AIM OF THE TASK -> Copy exactly the lines of the material below that run from the one containing "If the donor wishes" through the one containing "The donation of". Copy no other lines.

DATA LISTING ->
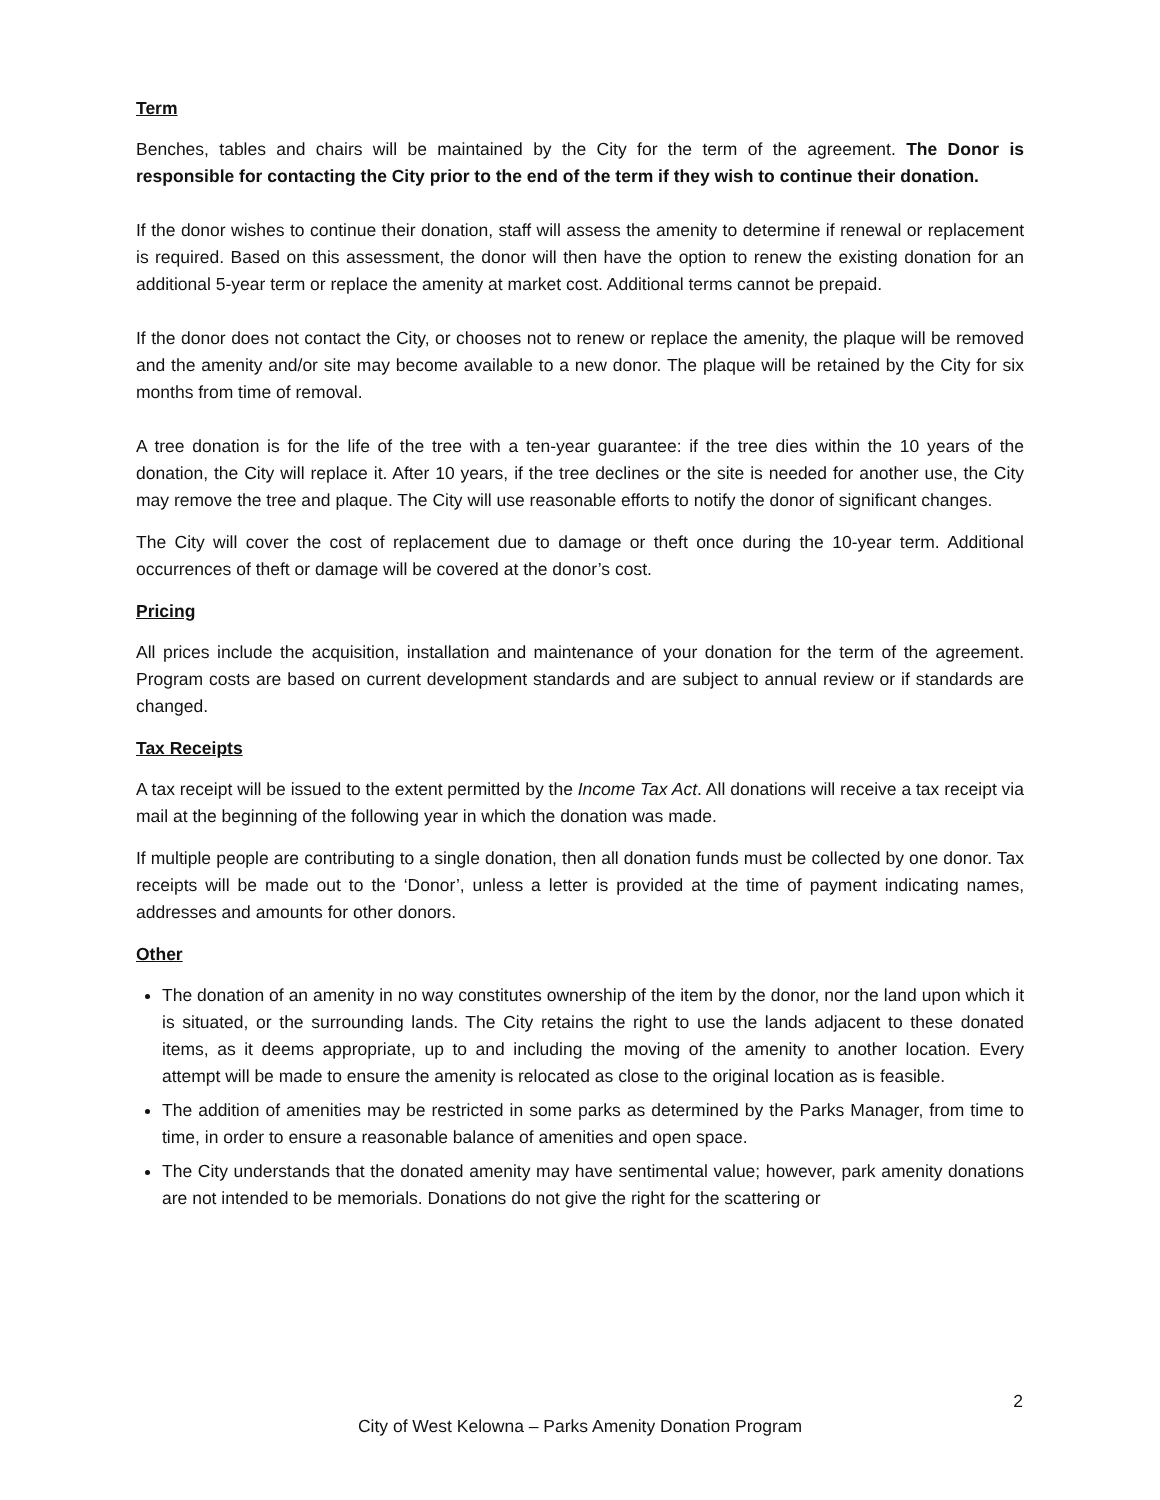Term
Benches, tables and chairs will be maintained by the City for the term of the agreement. The Donor is responsible for contacting the City prior to the end of the term if they wish to continue their donation.
If the donor wishes to continue their donation, staff will assess the amenity to determine if renewal or replacement is required. Based on this assessment, the donor will then have the option to renew the existing donation for an additional 5-year term or replace the amenity at market cost. Additional terms cannot be prepaid.
If the donor does not contact the City, or chooses not to renew or replace the amenity, the plaque will be removed and the amenity and/or site may become available to a new donor. The plaque will be retained by the City for six months from time of removal.
A tree donation is for the life of the tree with a ten-year guarantee: if the tree dies within the 10 years of the donation, the City will replace it. After 10 years, if the tree declines or the site is needed for another use, the City may remove the tree and plaque. The City will use reasonable efforts to notify the donor of significant changes.
The City will cover the cost of replacement due to damage or theft once during the 10-year term. Additional occurrences of theft or damage will be covered at the donor’s cost.
Pricing
All prices include the acquisition, installation and maintenance of your donation for the term of the agreement. Program costs are based on current development standards and are subject to annual review or if standards are changed.
Tax Receipts
A tax receipt will be issued to the extent permitted by the Income Tax Act. All donations will receive a tax receipt via mail at the beginning of the following year in which the donation was made.
If multiple people are contributing to a single donation, then all donation funds must be collected by one donor. Tax receipts will be made out to the ‘Donor’, unless a letter is provided at the time of payment indicating names, addresses and amounts for other donors.
Other
The donation of an amenity in no way constitutes ownership of the item by the donor, nor the land upon which it is situated, or the surrounding lands. The City retains the right to use the lands adjacent to these donated items, as it deems appropriate, up to and including the moving of the amenity to another location. Every attempt will be made to ensure the amenity is relocated as close to the original location as is feasible.
The addition of amenities may be restricted in some parks as determined by the Parks Manager, from time to time, in order to ensure a reasonable balance of amenities and open space.
The City understands that the donated amenity may have sentimental value; however, park amenity donations are not intended to be memorials. Donations do not give the right for the scattering or
2
City of West Kelowna – Parks Amenity Donation Program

ANSWER FOR THIS EXERCISE ->
If the donor wishes to continue their donation, staff will assess the amenity to determine if renewal or replacement is required. Based on this assessment, the donor will then have the option to renew the existing donation for an additional 5-year term or replace the amenity at market cost. Additional terms cannot be prepaid.
If the donor does not contact the City, or chooses not to renew or replace the amenity, the plaque will be removed and the amenity and/or site may become available to a new donor. The plaque will be retained by the City for six months from time of removal.
A tree donation is for the life of the tree with a ten-year guarantee: if the tree dies within the 10 years of the donation, the City will replace it. After 10 years, if the tree declines or the site is needed for another use, the City may remove the tree and plaque. The City will use reasonable efforts to notify the donor of significant changes.
The City will cover the cost of replacement due to damage or theft once during the 10-year term. Additional occurrences of theft or damage will be covered at the donor’s cost.
Pricing
All prices include the acquisition, installation and maintenance of your donation for the term of the agreement. Program costs are based on current development standards and are subject to annual review or if standards are changed.
Tax Receipts
A tax receipt will be issued to the extent permitted by the Income Tax Act. All donations will receive a tax receipt via mail at the beginning of the following year in which the donation was made.
If multiple people are contributing to a single donation, then all donation funds must be collected by one donor. Tax receipts will be made out to the ‘Donor’, unless a letter is provided at the time of payment indicating names, addresses and amounts for other donors.
Other
The donation of an amenity in no way constitutes ownership of the item by the donor, nor the land upon which it is situated, or the surrounding lands. The City retains the right to use the lands adjacent to these donated items, as it deems appropriate, up to and including the moving of the amenity to another location. Every attempt will be made to ensure the amenity is relocated as close to the original location as is feasible.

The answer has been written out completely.